* WHAT TO WORK ON
How many lines in the entries below contain the string "Paralel"? Matches must have the same case. Reply with the number alone.

* DATA EXTRACTS
****

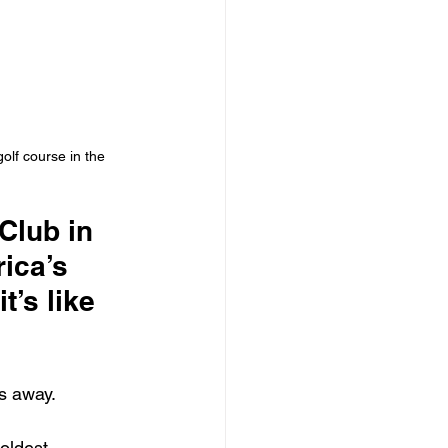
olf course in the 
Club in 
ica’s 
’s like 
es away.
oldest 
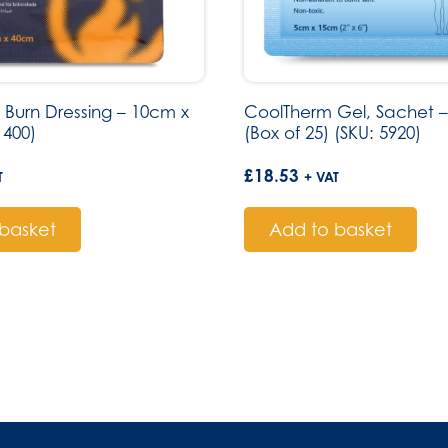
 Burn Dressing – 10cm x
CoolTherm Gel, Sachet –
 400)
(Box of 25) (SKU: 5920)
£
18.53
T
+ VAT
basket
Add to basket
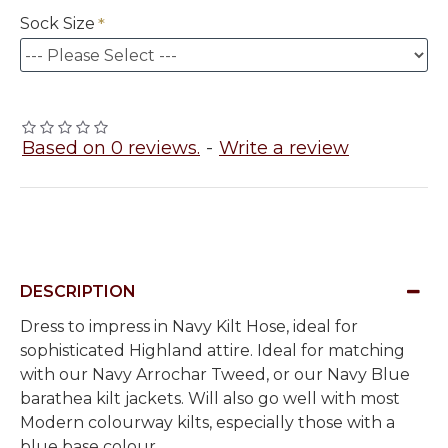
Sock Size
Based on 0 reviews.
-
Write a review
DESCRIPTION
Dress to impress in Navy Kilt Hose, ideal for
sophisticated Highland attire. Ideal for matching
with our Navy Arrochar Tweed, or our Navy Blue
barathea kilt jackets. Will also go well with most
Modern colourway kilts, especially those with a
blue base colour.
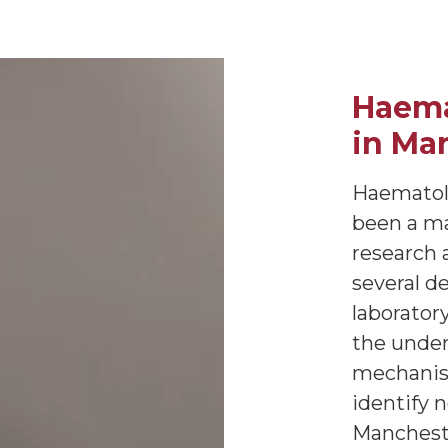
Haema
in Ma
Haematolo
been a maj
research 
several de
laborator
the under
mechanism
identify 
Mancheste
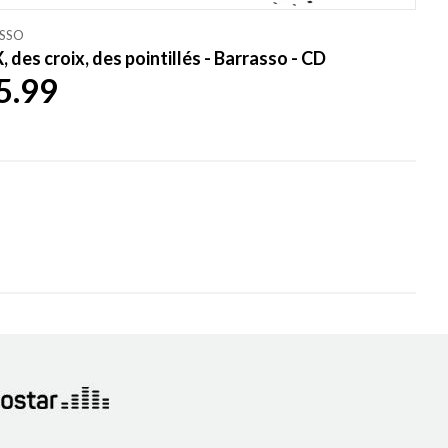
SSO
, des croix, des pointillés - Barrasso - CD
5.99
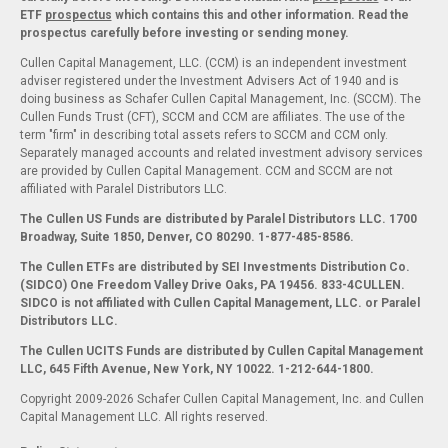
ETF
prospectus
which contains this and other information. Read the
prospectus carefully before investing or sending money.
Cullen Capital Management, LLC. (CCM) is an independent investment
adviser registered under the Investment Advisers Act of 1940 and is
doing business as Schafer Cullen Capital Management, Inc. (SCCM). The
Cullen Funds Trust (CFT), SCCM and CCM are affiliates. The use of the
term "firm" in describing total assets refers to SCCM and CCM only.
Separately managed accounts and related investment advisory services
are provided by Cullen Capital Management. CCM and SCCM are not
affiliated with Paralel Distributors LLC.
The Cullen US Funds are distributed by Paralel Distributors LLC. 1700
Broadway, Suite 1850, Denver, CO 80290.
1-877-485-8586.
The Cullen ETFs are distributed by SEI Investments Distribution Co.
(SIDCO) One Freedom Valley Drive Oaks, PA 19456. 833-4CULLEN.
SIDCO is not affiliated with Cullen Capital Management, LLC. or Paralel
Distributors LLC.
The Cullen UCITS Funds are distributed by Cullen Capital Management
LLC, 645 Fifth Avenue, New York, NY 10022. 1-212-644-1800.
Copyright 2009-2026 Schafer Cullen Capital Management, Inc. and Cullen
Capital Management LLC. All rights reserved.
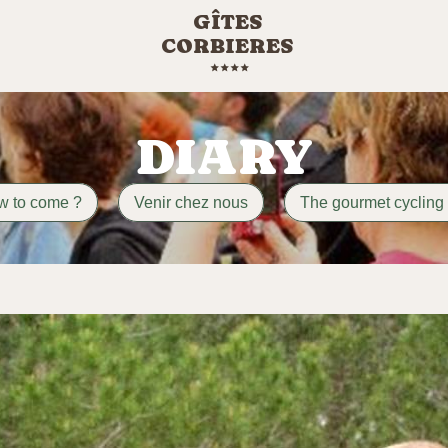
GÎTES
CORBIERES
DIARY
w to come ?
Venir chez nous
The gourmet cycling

****

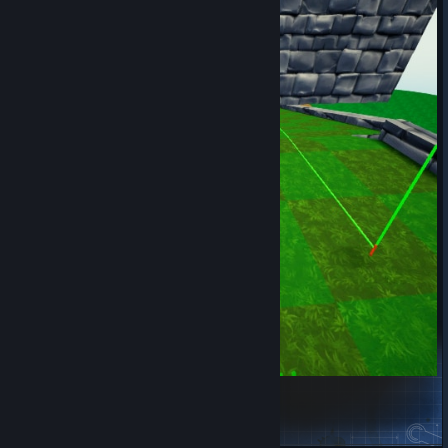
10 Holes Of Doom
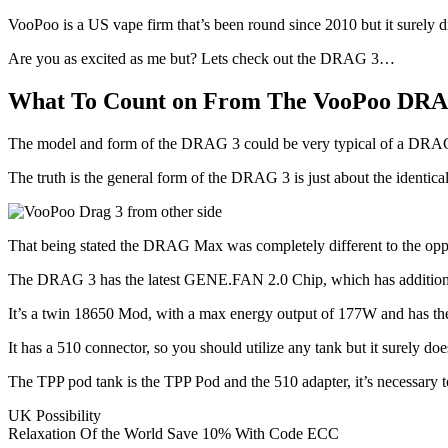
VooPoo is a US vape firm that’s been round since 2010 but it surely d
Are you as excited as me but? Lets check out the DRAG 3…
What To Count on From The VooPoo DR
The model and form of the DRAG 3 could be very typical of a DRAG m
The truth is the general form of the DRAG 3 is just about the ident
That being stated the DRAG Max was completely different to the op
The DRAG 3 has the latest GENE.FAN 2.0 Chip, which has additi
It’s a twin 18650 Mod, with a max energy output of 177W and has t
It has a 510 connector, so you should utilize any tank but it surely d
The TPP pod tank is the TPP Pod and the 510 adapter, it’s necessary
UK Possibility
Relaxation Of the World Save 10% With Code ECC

****

* ANSWER TO THE EXERCISE
3